Supplied records =>
--- START ---

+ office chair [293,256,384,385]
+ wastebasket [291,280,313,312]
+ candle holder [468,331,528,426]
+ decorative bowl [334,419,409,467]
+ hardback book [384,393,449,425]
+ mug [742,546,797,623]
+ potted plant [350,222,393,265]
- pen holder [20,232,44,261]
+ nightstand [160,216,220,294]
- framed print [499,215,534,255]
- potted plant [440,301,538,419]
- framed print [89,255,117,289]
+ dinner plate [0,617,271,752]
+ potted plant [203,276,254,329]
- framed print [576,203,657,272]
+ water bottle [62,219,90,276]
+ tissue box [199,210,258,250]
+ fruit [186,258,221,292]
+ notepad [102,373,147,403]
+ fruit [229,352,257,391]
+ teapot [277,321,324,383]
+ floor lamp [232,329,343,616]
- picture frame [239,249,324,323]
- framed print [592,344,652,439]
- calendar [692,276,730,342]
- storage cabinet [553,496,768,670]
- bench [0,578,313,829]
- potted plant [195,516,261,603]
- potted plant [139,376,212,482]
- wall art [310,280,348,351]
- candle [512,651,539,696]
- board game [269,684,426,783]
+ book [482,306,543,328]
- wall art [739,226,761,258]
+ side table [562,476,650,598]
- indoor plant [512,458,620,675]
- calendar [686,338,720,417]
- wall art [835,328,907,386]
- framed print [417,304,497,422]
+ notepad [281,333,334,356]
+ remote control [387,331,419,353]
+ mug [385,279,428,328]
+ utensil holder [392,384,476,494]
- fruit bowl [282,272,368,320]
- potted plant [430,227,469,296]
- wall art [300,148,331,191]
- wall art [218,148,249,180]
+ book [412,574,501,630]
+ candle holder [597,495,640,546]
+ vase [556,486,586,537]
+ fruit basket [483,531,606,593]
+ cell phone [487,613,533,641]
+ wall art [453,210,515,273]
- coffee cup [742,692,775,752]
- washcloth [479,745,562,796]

--- END ---

Requirement =>
Within the material above, the line with "decorative bowl [334,419,409,467]" opens the range and the line with "dinner plate [0,617,271,752]" closes it; reproduce that range word for word.

Task response =>
+ decorative bowl [334,419,409,467]
+ hardback book [384,393,449,425]
+ mug [742,546,797,623]
+ potted plant [350,222,393,265]
- pen holder [20,232,44,261]
+ nightstand [160,216,220,294]
- framed print [499,215,534,255]
- potted plant [440,301,538,419]
- framed print [89,255,117,289]
+ dinner plate [0,617,271,752]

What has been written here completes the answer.